The two lane Mountain View road from Harbison Canyon into El Cajon was littered with corners which were off-camber, blind, or more typically, both. Anyone who suffered even the most mild of motion sickness symptoms were forced to drive several miles out of the way to connect with Interstate-8 and take it into town. Each of these corners had a sign posting a suggested safe speed which mostly seemed more suitable for bicycle than automobile traffic. To Father, these signs were not warning, but challenge. Taking the road on his motorcycle to work every day had given him an intimate knowledge of it’s every facet. I don’t recall why we had been in town that day, but I do remember thinking that I had no idea the Arrow could go so fast. Ripping around the corners, the little red car shuddered as it’s tires chirped. “This is a fun road if you do it right” Father told me.
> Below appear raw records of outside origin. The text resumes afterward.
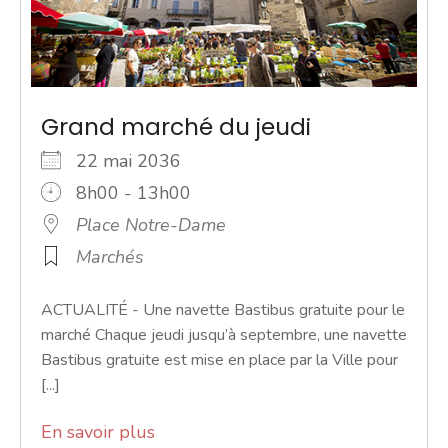
Grand marché du jeudi
22 mai 2036
8h00 - 13h00
Place Notre-Dame
Marchés
ACTUALITÉ - Une navette Bastibus gratuite pour le
marché Chaque jeudi jusqu’à septembre, une navette
Bastibus gratuite est mise en place par la Ville pour
[...]
En savoir plus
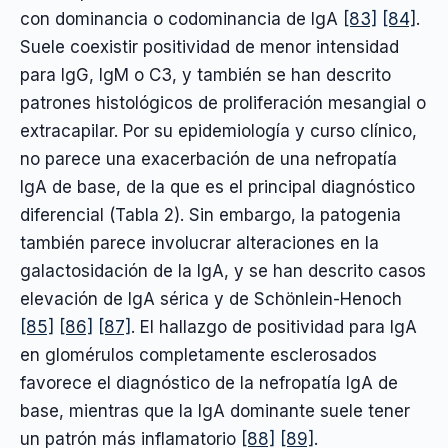
con dominancia o codominancia de IgA
[83]
[84]
.
Suele coexistir positividad de menor intensidad
para IgG, IgM o C3, y también se han descrito
patrones histológicos de proliferación mesangial o
extracapilar. Por su epidemiología y curso clínico,
no parece una exacerbación de una nefropatía
IgA de base, de la que es el principal diagnóstico
diferencial (Tabla 2). Sin embargo, la patogenia
también parece involucrar alteraciones en la
galactosidación de la IgA, y se han descrito casos
elevación de IgA sérica y de Schönlein-Henoch
[85]
[86]
[87]
. El hallazgo de positividad para IgA
en glomérulos completamente esclerosados
favorece el diagnóstico de la nefropatía IgA de
base, mientras que la IgA dominante suele tener
un patrón más inflamatorio
[88]
[89]
.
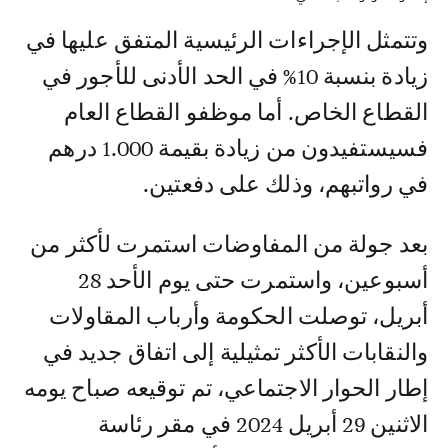
وتتمثل الإجراءات الرئيسية المتفق عليها في
زيادة بنسبة 10% في الحد الأدنى للأجور في
القطاع الخاص. أما موظفو القطاع العام
فسيستفيدون من زيادة بقيمة 1.000 درهم
في رواتبهم، وذلك على دفعتين.
بعد جولة من المفاوضات استمرت لأكثر من
أسبوعين، واستمرت حتى يوم الأحد 28
أبريل، توصلت الحكومة وأرباب المقاولات
والنقابات الأكثر تمثيلية إلى اتفاق جديد في
إطار الحوار الاجتماعي، تم توقيعه صباح يومه
الاثنين 29 أبريل 2024 في مقر رئاسة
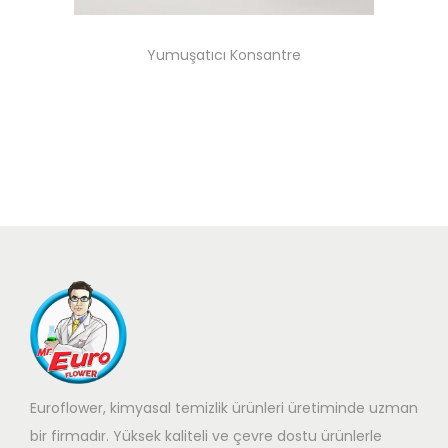
Yumuşatıcı Konsantre
Euroflower, kimyasal temizlik ürünleri üretiminde uzman
bir firmadır. Yüksek kaliteli ve çevre dostu ürünlerle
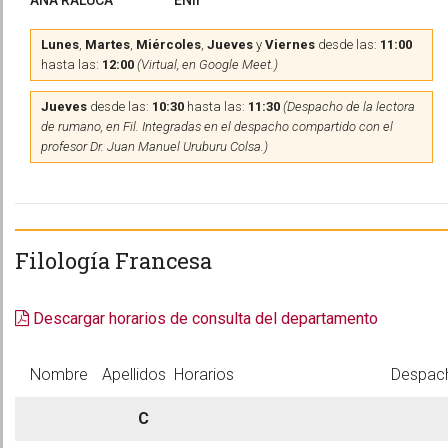
ANA RALUCA
ENII
Lunes
,
Martes
,
Miércoles
,
Jueves
y
Viernes
desde las:
11:00
hasta las:
12:00
(Virtual, en Google Meet.)
Jueves
desde las:
10:30
hasta las:
11:30
(Despacho de la lectora
de rumano, en Fil. Integradas en el despacho compartido con el
profesor Dr. Juan Manuel Uruburu Colsa.)
Filología Francesa
Descargar horarios de consulta del departamento
Nombre
Apellidos
Horarios
Despac
C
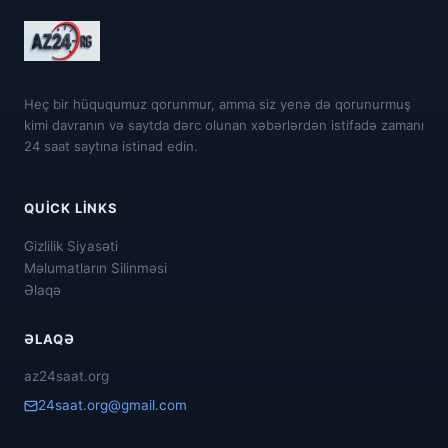
Heç bir hüququmuz qorunmur, amma siz yenə də qorunurmuş
kimi davranın və saytda dərc olunan xəbərlərdən istifadə zamanı
24 saat saytına istinad edin.
QUICK LINKS
Gizlilik Siyasəti
Məlumatların Silinməsi
Əlaqə
ƏLAQƏ
az24saat.org
24saat.org@gmail.com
I had to agree. Then “Hold on, this one is really tight.” he said. A standard S-curve is challenging enough for most drivers, but this was one tight off-camber corner into another even tighter corner angled in the opposite direction, the effect being something more desirous in a water slide than a road. Guard rails were not installed. Over the years, a collection of abandoned vehicles had accumulated at the bottom of the ravine below. “Hang onto the door, here we go!” and there we went. Into the first corner, my face plastered against the window, the sound of screaming tires loud in my ears, then a momentary vertigo as the road took the Arrow into the opposite direction, as well as the opposite pitch. The sound the tires made changed in pitch as well. I clung to the door handle for all my life, and I was sure that if I had let go, I’d have found myself in Father’s lap. He shifted gears as we settled into a short straight section before arriving at the bottom of the canyon. Father grinned widely as he looked over at me. “We probably shouldn’t mention this to your mother.”